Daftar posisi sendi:
+++
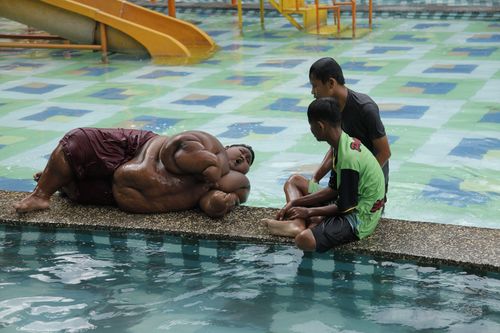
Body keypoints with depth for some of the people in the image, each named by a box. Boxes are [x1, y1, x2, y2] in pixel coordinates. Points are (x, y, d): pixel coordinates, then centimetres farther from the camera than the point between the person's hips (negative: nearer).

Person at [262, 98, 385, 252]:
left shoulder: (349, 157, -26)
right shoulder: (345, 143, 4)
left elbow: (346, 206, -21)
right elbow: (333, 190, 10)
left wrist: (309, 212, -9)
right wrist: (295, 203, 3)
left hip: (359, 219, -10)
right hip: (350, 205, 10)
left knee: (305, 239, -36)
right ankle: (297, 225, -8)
+++
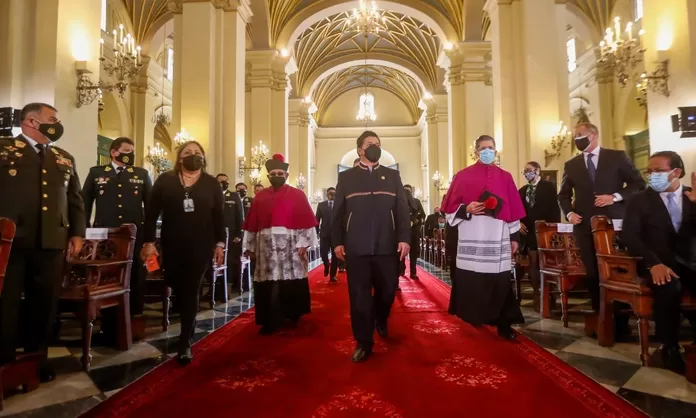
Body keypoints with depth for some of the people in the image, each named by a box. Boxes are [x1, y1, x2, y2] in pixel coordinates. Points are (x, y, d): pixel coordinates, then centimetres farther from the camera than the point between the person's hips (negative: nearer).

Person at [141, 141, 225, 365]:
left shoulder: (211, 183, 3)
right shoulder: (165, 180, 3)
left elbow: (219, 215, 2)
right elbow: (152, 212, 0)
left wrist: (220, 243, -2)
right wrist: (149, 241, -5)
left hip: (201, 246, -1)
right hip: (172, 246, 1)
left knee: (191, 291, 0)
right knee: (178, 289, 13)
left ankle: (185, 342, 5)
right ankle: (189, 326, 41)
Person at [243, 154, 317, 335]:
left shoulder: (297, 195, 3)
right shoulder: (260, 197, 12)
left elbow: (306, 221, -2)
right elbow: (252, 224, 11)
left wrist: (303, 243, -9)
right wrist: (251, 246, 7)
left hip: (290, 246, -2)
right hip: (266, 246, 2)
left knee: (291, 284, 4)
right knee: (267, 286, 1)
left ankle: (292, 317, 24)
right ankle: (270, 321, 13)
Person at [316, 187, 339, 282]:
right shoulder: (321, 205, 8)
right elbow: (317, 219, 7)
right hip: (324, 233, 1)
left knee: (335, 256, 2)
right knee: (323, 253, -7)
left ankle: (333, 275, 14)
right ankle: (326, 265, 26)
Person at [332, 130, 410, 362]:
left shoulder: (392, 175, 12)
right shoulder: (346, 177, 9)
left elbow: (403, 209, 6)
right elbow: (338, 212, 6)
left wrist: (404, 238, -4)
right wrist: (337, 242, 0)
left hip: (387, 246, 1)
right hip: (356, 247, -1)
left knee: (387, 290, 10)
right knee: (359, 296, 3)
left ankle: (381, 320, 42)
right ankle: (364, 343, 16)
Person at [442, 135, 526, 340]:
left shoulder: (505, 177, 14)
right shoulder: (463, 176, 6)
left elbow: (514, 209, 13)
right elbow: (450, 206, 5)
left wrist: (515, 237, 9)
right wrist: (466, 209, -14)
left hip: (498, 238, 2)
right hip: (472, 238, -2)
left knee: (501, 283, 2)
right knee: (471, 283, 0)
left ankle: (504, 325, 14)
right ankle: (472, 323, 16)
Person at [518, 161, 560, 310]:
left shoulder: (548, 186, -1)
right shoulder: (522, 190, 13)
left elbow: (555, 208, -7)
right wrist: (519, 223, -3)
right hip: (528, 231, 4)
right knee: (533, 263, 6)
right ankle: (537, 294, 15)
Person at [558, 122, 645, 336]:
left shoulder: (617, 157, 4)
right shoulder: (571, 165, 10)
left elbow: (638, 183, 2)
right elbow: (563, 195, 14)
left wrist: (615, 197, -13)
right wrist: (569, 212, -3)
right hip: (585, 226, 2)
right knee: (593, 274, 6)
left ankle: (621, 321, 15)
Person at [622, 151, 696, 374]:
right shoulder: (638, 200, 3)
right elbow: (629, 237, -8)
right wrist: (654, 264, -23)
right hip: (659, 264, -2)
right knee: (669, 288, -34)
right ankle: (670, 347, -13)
+++
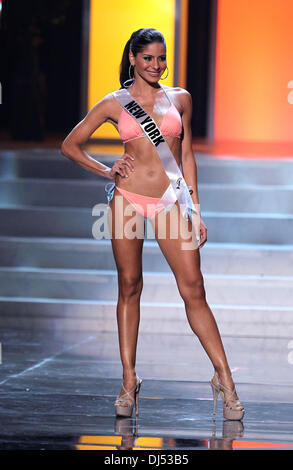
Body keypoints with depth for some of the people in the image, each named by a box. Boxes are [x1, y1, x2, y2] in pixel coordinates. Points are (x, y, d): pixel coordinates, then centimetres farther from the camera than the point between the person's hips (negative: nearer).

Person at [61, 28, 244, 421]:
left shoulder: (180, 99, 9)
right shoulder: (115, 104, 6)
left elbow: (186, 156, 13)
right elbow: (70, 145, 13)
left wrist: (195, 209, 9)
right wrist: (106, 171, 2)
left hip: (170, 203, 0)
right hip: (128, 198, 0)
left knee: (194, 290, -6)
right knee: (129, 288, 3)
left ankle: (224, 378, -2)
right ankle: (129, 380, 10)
+++
_DESKRIPSI TUGAS_
Ubah item mulai dari baris yang memuat "right elbow: (333, 190, 10)" dan berakhir pada baris yang memuat "left knee: (305, 239, -36)" menjadi CSV dua kolom bernama titik dan koordinat, dengan satu baris per item. Apit setiap isian dengan tanda kutip, dan ganti setiap jeda baris di dalamnya dengan spasi.

_JAWABAN LATIHAN_
titik,koordinat
"right elbow:","(333, 190, 10)"
"left wrist:","(309, 212, -9)"
"right wrist:","(295, 203, 3)"
"left hip:","(359, 219, -10)"
"right hip:","(350, 205, 10)"
"left knee:","(305, 239, -36)"